To be honest I was pretty blown away by this flick. Not because it was great, or even all that good, but by the shear volume of quips that Arnold throws around. The basic plot involves some guy kidnapped Arnold’s daughter (Alyssa Milano). The guy wants Arnold to do something for him in some Latin country that’s actually fake, but Arnold gets away, hunts the bastards down and gets his daughter back, all the while gaining a stewardess cohort (Rae Dawn Chong).

I highly recommend checking Commando out, if for no other reason than to see Arnold in his prime just killing dudes left and right. There’s a scene where Arnold’s on a plane supposedly on his way to the Latin country. He sits down in first class with this dude who he punches in the face and then BREAKS HIS NECK ON THE PLANE. The best part? No one around them even notices. He then sneaks out through the wheel well and jumps from the ascending plane into a marsh.
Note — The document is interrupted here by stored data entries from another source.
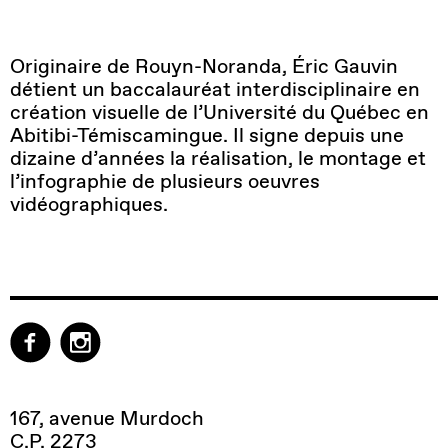
Originaire de Rouyn-Noranda, Éric Gauvin
détient un baccalauréat interdisciplinaire en
création visuelle de l’Université du Québec en
Abitibi-Témiscamingue. Il signe depuis une
dizaine d’années la réalisation, le montage et
l’infographie de plusieurs oeuvres
vidéographiques.
167, avenue Murdoch
C.P. 2273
From there, it’s all killing and bad jokes thanks to screenwriter Jeph Loeb (he writes a few of the comics in Wizard’s Top 10, plus Teen Wolf and Heroes).

And boy does he kill dudes. All kinds of dudes. Short dudes, tall dudes. The second guy he kills is actually one of my favorite character actors of all time David Patrick Kelly who played the dude in The Warrios who says “Waaaaaariors, come out at plaaaaaaaaaaay.” He also played Jerry on Twin Peaks which I still need to finish.

The only real drawback to the movie is Rae Dawn Chong. She overacts her way through half her scenes and then makes terrible jokes through the other half. Basically, she’s pointless except for the fact that they wanted a love interest(?) in the movie.

Overall, this is a great “dude put in a crazy situation and DEALS with it” movie. I was seriously worried that Arnold wouldn’t get off the plane in the plane scene. There’s even this great scene where you see Arnold watching a stewardess close the door and you’re trying to figure out how he’s going to get out. Additionally, these really are some of the best/worst quips in the game. My personal favorite is after killing the dude on the plane he tells the stewardess not to bother him because “he’s dead tired.” Oh, and at the end when he kills the main bad guy with steam pipe he says something along the lines of “It’s time you let off some steam.” Just imagine that in Arnold’s voice. It’s GREAT!

But seriously, I do enjoy these kinds of movies where the main character is just so single-minded and you literally can’t stop you. He’ll even storm the mansion from Beverly Hills Cop to get his daughter. He’s an unstoppable killing force and it’s a shame he can’t become the president of these great United States.